====== PROVIDED PASSAGE
Surrinder Singh, the husband of Parveen and the father of Amandeep, entered the United States in 1989 under a visa in the name of his deceased cousin, Lal Singh. Lal had passed away in 1988 shortly before appearing at the United States Embassy in India to receive his immigration visa. Surrinder fraudulently assumed the identity of his deceased cousin and secured a visa that allowed him to enter the United States.

Following Surrinder's admission into the United States, Surrinder obtained a divorce from Parveen. They remarried in India shortly thereafter, with Surrinder assuming the name of Lal Singh. The purpose of this second marriage was to obtain admission to the United States for Parveen and Amandeep as the spouse and daughter, respectively, of a lawful permanent resident (LPR). Parveen later admitted that she was aware of her husband's plan to secure a visa for her and for Amandeep, and that the three Singhs had entered the country "on false pretenses." While residing in the United States in 1994, the Singhs had a second child, Amaninder, who is a United States citizen and not a part of these proceedings.
============
====== DATA PROVIDED
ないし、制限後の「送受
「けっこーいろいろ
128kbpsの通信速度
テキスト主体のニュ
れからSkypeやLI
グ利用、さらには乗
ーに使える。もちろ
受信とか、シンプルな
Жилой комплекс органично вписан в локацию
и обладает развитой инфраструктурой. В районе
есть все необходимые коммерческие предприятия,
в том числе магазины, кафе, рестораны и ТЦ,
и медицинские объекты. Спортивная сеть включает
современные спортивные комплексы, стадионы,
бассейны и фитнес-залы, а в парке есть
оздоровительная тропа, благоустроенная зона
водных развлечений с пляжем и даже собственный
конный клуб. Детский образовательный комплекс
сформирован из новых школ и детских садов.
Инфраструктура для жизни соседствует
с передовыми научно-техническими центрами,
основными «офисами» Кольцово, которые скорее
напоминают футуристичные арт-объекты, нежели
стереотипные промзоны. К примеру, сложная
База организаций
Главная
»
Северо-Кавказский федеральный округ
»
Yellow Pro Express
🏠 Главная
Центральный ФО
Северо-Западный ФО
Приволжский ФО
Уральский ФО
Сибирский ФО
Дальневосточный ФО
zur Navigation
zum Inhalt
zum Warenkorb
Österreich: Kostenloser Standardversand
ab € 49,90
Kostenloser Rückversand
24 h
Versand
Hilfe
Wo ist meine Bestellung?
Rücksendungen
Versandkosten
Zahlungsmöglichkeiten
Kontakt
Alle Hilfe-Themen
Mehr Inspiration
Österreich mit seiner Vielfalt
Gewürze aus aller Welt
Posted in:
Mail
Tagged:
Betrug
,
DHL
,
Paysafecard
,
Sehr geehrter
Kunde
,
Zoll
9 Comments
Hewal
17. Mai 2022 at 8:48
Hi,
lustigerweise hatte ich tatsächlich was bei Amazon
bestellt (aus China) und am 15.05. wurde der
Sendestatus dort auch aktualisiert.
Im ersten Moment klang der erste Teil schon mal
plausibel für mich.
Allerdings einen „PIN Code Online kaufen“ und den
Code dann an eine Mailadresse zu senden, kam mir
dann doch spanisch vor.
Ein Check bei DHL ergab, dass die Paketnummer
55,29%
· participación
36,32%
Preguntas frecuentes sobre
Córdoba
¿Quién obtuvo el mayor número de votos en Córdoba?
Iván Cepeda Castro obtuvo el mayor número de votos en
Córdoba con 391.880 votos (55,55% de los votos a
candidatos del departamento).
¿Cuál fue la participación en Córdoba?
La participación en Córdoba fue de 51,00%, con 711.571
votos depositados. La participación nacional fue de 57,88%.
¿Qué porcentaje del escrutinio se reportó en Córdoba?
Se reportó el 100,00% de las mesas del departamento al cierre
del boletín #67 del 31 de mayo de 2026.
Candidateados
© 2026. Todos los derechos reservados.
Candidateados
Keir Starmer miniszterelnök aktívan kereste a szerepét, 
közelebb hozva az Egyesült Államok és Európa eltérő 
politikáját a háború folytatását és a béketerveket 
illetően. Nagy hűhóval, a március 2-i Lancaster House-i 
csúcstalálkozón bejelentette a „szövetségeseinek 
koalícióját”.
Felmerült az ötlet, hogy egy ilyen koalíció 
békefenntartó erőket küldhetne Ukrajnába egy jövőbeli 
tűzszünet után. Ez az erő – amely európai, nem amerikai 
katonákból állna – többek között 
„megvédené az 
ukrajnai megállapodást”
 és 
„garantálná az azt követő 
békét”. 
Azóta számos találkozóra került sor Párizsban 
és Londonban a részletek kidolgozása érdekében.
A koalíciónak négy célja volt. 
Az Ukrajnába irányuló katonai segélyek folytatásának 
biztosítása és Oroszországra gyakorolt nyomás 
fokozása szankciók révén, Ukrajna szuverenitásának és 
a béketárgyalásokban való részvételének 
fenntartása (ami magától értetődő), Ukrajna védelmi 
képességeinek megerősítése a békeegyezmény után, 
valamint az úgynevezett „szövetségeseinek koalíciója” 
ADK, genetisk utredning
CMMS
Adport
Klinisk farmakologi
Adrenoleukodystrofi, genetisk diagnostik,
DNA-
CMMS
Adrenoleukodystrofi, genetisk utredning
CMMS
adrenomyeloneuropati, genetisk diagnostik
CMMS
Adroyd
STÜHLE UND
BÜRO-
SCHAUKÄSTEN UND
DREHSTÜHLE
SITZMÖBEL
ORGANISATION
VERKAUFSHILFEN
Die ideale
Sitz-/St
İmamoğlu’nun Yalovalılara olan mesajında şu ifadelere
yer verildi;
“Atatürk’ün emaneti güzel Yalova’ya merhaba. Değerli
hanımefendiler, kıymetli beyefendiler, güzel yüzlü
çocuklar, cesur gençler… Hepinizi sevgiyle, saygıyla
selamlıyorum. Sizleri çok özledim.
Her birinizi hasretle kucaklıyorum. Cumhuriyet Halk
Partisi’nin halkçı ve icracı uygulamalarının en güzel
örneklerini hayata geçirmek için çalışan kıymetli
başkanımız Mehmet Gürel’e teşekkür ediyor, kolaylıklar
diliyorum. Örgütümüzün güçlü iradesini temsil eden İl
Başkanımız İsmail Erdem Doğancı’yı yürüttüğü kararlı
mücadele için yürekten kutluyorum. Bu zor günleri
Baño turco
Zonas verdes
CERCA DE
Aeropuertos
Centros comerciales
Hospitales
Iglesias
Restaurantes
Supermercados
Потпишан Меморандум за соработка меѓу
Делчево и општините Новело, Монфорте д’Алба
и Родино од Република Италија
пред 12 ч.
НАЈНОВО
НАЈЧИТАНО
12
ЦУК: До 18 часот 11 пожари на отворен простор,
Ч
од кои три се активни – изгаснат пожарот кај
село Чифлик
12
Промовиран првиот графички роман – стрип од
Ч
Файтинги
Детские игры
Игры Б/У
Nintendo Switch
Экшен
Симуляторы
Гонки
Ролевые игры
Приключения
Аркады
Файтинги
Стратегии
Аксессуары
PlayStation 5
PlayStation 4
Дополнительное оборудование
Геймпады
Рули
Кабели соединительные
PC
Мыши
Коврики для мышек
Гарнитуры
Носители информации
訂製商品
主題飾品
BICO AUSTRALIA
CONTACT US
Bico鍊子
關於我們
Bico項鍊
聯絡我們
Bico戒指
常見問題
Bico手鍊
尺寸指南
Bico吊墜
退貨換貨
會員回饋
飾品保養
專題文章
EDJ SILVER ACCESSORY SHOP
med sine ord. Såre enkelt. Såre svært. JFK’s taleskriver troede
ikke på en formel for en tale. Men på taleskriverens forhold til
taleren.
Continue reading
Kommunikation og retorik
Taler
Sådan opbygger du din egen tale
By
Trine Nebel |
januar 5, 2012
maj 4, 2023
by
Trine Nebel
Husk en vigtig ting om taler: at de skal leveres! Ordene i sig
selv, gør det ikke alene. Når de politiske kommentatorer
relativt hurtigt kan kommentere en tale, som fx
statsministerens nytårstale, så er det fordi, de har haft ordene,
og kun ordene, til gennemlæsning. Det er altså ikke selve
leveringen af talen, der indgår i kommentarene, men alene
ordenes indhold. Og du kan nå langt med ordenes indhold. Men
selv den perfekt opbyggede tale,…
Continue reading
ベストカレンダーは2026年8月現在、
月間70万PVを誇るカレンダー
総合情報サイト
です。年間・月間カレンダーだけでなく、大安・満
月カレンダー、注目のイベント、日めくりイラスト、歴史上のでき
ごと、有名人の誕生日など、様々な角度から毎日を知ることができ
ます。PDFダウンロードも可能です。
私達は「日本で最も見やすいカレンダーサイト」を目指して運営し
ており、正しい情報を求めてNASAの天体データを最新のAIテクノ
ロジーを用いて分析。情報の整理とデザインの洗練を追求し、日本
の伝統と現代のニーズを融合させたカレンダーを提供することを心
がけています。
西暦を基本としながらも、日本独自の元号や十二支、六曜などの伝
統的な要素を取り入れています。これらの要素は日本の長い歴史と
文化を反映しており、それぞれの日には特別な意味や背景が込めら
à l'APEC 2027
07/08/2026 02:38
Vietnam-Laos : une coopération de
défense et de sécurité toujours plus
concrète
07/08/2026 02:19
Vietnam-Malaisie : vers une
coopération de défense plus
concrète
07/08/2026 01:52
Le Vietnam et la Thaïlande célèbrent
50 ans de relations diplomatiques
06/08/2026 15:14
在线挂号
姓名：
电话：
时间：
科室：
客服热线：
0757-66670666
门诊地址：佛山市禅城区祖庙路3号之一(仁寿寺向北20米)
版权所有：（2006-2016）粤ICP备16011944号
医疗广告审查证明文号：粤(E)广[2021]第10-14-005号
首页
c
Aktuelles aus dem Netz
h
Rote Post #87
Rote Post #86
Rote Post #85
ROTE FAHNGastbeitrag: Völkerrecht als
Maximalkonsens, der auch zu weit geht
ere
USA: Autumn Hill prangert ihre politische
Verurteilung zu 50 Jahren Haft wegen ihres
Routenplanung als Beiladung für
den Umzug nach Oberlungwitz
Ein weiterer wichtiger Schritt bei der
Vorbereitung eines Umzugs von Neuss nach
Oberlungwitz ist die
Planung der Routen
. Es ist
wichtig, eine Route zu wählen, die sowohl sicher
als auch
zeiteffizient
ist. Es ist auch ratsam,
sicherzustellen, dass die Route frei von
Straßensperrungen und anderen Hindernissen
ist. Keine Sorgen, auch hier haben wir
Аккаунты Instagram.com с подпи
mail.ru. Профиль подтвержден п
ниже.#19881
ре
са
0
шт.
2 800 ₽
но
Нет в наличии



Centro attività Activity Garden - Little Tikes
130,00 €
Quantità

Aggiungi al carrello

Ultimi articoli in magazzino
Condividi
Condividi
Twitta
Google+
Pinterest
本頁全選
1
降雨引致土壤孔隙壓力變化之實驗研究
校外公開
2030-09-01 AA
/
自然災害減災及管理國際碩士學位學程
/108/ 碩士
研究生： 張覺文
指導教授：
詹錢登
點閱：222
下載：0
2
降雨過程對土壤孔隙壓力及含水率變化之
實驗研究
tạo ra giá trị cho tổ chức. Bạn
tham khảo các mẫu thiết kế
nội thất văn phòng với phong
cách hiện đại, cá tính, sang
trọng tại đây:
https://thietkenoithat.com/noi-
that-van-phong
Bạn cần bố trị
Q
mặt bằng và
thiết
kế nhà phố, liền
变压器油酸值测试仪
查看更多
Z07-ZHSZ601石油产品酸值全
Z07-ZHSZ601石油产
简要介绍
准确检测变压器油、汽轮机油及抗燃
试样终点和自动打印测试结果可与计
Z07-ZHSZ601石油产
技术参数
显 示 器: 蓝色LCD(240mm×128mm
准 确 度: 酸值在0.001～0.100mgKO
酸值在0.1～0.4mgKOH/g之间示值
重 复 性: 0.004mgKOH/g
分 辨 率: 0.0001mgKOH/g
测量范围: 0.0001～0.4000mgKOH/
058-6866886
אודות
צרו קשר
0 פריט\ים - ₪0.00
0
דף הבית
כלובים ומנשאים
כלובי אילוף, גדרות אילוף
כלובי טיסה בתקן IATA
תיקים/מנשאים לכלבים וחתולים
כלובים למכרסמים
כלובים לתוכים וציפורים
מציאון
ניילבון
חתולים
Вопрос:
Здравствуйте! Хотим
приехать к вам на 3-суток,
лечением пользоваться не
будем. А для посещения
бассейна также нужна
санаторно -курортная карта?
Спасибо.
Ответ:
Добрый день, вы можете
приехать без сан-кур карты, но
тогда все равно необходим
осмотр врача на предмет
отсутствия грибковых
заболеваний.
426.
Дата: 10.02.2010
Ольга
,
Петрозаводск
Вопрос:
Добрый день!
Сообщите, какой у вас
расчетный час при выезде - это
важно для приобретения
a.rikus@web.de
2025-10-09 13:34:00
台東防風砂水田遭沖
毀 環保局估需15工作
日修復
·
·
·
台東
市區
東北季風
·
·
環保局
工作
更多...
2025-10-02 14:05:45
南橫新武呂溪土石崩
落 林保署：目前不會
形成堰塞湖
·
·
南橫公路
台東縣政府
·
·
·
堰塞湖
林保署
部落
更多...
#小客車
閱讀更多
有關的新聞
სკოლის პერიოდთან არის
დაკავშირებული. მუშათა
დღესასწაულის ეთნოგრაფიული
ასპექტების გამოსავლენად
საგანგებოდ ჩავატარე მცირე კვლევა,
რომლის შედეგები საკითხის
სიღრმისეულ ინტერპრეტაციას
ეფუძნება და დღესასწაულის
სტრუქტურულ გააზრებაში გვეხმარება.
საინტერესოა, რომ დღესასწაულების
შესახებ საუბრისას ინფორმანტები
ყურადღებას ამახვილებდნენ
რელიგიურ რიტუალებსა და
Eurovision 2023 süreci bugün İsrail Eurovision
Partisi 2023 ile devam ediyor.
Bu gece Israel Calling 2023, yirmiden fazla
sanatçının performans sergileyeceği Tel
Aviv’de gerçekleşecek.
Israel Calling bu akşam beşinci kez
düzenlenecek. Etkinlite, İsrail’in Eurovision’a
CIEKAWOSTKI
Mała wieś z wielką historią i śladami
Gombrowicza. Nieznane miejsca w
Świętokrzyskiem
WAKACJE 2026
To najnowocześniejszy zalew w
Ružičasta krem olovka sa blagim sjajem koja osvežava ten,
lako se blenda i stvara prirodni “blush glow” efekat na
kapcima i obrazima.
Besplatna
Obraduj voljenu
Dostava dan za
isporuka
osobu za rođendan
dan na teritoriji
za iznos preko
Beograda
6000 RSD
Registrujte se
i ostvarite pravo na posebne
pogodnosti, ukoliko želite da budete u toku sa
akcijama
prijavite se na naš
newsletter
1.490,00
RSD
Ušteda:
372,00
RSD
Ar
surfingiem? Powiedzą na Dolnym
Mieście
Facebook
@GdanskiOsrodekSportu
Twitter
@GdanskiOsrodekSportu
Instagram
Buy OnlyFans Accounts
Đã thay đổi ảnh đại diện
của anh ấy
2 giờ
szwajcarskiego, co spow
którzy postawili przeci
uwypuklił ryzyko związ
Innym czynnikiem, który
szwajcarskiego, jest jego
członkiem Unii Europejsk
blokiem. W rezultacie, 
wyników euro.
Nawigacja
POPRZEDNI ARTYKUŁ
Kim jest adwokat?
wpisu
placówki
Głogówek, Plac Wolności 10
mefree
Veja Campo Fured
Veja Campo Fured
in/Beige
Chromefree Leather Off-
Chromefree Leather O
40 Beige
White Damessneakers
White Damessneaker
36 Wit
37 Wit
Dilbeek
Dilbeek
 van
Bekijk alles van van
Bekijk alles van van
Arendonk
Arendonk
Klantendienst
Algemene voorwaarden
============
- REQUEST 1 -
In the passage on the Singh family's immigration, in what year did Surrinder Singh enter the United States?
- REQUEST 2 -
Change "remarried" to "married again" in the passage on the Singh family's immigration, and give the part starting at "Following Surrinder's admission" and ending at "of these proceedings.".
- REQUEST 3 -
Condense the paragraph of the passage on the Singh family's immigration that begins "Following Surrinder's admission" into a short bulleted list that keeps its main facts.

- EXERCISE RESPONSE 1 -
1989

- EXERCISE RESPONSE 2 -
Following Surrinder's admission into the United States, Surrinder obtained a divorce from Parveen. They married again in India shortly thereafter, with Surrinder assuming the name of Lal Singh. The purpose of this second marriage was to obtain admission to the United States for Parveen and Amandeep as the spouse and daughter, respectively, of a lawful permanent resident (LPR). Parveen later admitted that she was aware of her husband's plan to secure a visa for her and for Amandeep, and that the three Singhs had entered the country "on false pretenses." While residing in the United States in 1994, the Singhs had a second child, Amaninder, who is a United States citizen and not a part of these proceedings.

- EXERCISE RESPONSE 3 -
- After being admitted to the United States, Surrinder divorced Parveen.
- They soon remarried in India, with Surrinder using the name Lal Singh.
- The second marriage was meant to gain admission for Parveen and Amandeep as the spouse and daughter of a lawful permanent resident (LPR).
- Parveen later admitted she knew of the plan and that the three Singhs had entered the country "on false pretenses."
- In 1994, while living in the United States, the Singhs had a second child, Amaninder, a U.S. citizen who is not part of these proceedings.